Am 28. Februar 2026 warnt die Stadt Leipzig vor Geschwindigkeitskontrollen, die am heutigen Tag an mehreren Stellen durchgeführt werden. Die mobile Radarfalle wurde seit 18:27 Uhr auf der Raimundstraße (PLZ 04177, Altwest, Altlindenau) eingerichtet. Hier gilt eine extrem niedrige Geschwindigkeitsbegrenzung von nur 10 km/h. Der genaue Standort der Blitzerkontrolle wurde bislang nicht offiziell bestätigt, doch die regelmäßigen Meldungen über solche Maßnahmen erhöhen das Bewusstsein für Verkehrssicherheit in der Stadt. Die news.de informiert, dass die Stadt durch diese Kontrollen nicht nur Geschwindigkeitsverstöße ahnden, sondern auch die Verkehrssicherheit insgesamt fördern möchte.
Blitzer sind ein häufig eingesetztes Mittel, um Verstöße gegen die Straßenverkehrsordnung (StVO) aufzudecken. Laut bussgeldkatalog.de gibt es sowohl stationäre als auch mobile Blitzer, welche unterschiedliche Messtechniken verwenden. Diese Geräte erfassen nicht nur Geschwindigkeitsüberschreitungen, sondern auch Verstöße gegen Rotlicht und Abstandsunterschreitungen. Insbesondere mobile Blitzer wie die heute in Leipzig sind vielseitig einsetzbar und reagieren auf örtliche Gegebenheiten.
Rechtslage und Bußgelder
Die Nutzung von Blitzerwarnern und Radarfallen ist in Deutschland streng reglementiert. Gemäß § 23 StVO ist der Betrieb oder das Mitführen von Geräten zur Erkennung oder Beeinträchtigung von Kontrollmaßnahmen untersagt. Dies betrifft insbesondere spezielle Blitzerwarner und Laserstörgeräte. Während die Verwendung einer Blitzer-App auf dem Handy im Standby-Zustand nicht strafbar ist, sieht es anders aus, wenn sie während der Fahrt aktiviert wird.
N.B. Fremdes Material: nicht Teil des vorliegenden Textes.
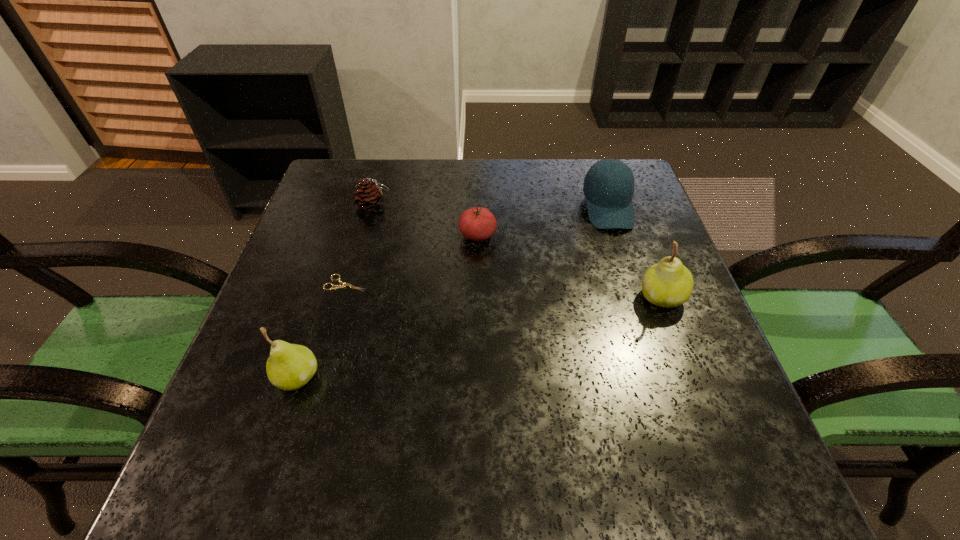
Identify the location of vacant space at the near left corner of the desktop. The height and width of the screenshot is (540, 960). (299, 424).

In the image, there is a desktop. Where is `vacant space at the near right corner`? vacant space at the near right corner is located at coordinates tap(703, 410).

Find the location of `empty location between the shears and the nearest object`. empty location between the shears and the nearest object is located at coordinates (322, 330).

Where is `free space between the left pear and the shortest object`? Image resolution: width=960 pixels, height=540 pixels. free space between the left pear and the shortest object is located at coordinates tap(322, 330).

Image resolution: width=960 pixels, height=540 pixels. Identify the location of vacant area that lies between the left pear and the taller pear. (479, 337).

Find the location of `unoccupied position between the fourth object from left to right and the shears`. unoccupied position between the fourth object from left to right and the shears is located at coordinates (412, 260).

The height and width of the screenshot is (540, 960). What are the coordinates of `free space between the farther pear and the tomato` in the screenshot? It's located at (569, 267).

Where is `free space between the right pear and the pinecone`? This screenshot has height=540, width=960. free space between the right pear and the pinecone is located at coordinates (517, 252).

Where is `free space between the third tallest object and the taller pear`? This screenshot has height=540, width=960. free space between the third tallest object and the taller pear is located at coordinates (x=635, y=253).

The width and height of the screenshot is (960, 540). Identify the location of vacant space that's between the baseball cap and the taller pear. 635,253.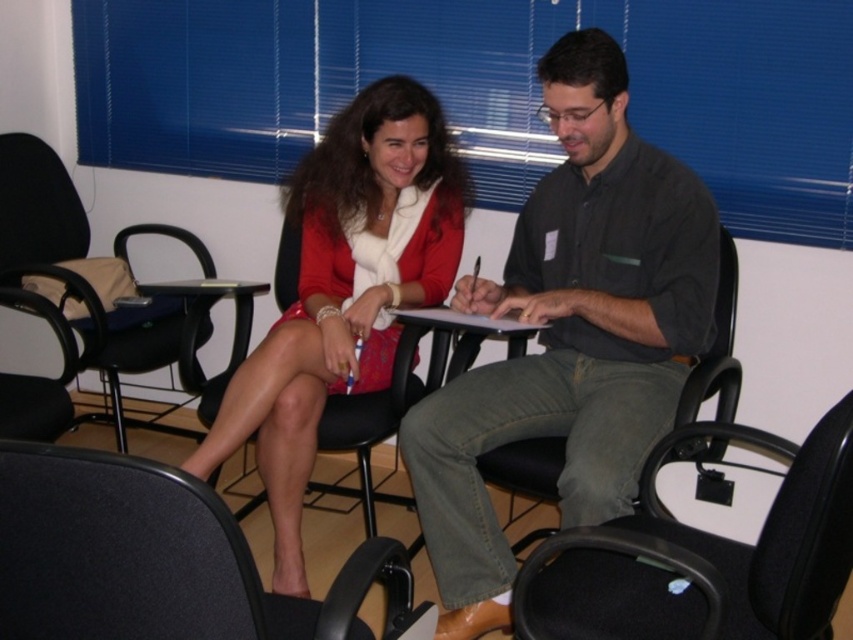
You are a GUI agent. You are given a task and a screenshot of the screen. Output one action in this format:
    pyautogui.click(x=<x>, y=<y>)
    Task: Click on the dark gray shirt at center
    The width and height of the screenshot is (853, 640).
    Given the screenshot: What is the action you would take?
    pyautogui.click(x=569, y=333)

Is point (622, 502) closer to viewer compared to point (537, 504)?

That is True.

Where is `dark gray shirt at center`? The image size is (853, 640). dark gray shirt at center is located at coordinates (569, 333).

Between point (521, 312) and point (689, 452), which one is positioned behind?

The point (521, 312) is behind.

Does point (614, 497) come behind point (732, 362)?

No, (614, 497) is closer to viewer.

Is point (650, 188) positioned behind point (518, 452)?

No, (650, 188) is in front of (518, 452).

Locate an element on the screen. This screenshot has width=853, height=640. dark gray shirt at center is located at coordinates (569, 333).

Is black fabric chair at left closer to the viewer compared to black plastic table at center?

Yes, it is in front of black plastic table at center.

Does black fabric chair at left lie behind black plastic table at center?

No, it is in front of black plastic table at center.

Locate an element on the screen. Image resolution: width=853 pixels, height=640 pixels. black fabric chair at left is located at coordinates (68, 298).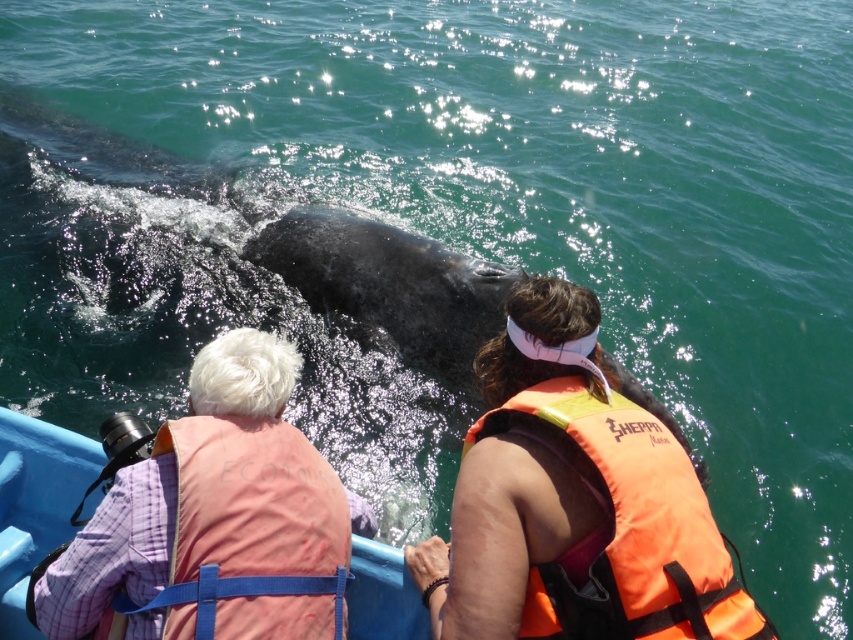
Is pink fabric life vest at left positioned behind pink fabric life jacket at upper left?

Yes, pink fabric life vest at left is further from the viewer.

Where is `pink fabric life vest at left`? pink fabric life vest at left is located at coordinates (215, 518).

Who is lower down, pink fabric life vest at left or orange fabric life jacket at center?

Positioned lower is orange fabric life jacket at center.

Who is more forward, (115, 593) or (618, 525)?

Point (618, 525)

Is point (234, 618) positioned in front of point (585, 452)?

Yes, point (234, 618) is in front of point (585, 452).

This screenshot has height=640, width=853. Find the location of `pink fabric life vest at left`. pink fabric life vest at left is located at coordinates (215, 518).

Which of these two, orange fabric life jacket at center or pink fabric life jacket at upper left, stands shorter?

With less height is pink fabric life jacket at upper left.

What do you see at coordinates (627, 528) in the screenshot?
I see `orange fabric life jacket at center` at bounding box center [627, 528].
Ein separater Blitzerwarner, der sichtbar im Fahrzeug platziert ist, gilt hingegen als illegal und kann mit Geldstrafen geahndet werden, wie news.de deutlich macht.
Die Bußgelder für Verkehrsverstöße sind im Bußgeldkatalog festgelegt. Laut bussgeldinfo.org wird ab einer Geschwindigkeitsüberschreitung von 21 km/h ein Punkt im Fahreignungsregister eingetragen. Bei schwerwiegenden Verstößen, die mit einer Gefährdung für die Sicherheit im Verkehr verbunden sind, können Fahrverbote von ein bis drei Monaten verhängt werden. Ein Punkt verjährt nach 2,5 Jahren, während sehr schwere Verstöße mit zwei Punkten nach einer Frist von fünf Jahren verfallen.
Verkehrssicherheit im Fokus
Die Polizei verfolgt mit den Blitzeraktionen das Ziel, die Verkehrssicherheit zu erhöhen. Laut den Informationen von bussgeldkatalog.de stehen Blitzer an Gefahrenstellen und Unfallschwerpunkten, was darauf hinweist, dass die Maßnahmen nicht willkürlich sind, sondern präventiven Charakter haben. Die Errichtung von Blitzern ist kostspielig, mit Kosten zwischen 20.000 und 250.000 Euro, aber die Investition wird durch die angestrebte Verbesserung der Verkehrssicherheit gerechtfertigt.
Insgesamt ist die Verkehrssicherheit ein zentrales Anliegen der Stadt Leipzig, das durch die heutigen Radarkontrollen unterstrichen wird. Autofahrer sind aufgerufen, die Geschwindigkeitsbegrenzungen zu beachten und sich im Straßenverkehr verantwortungsvoll zu verhalten.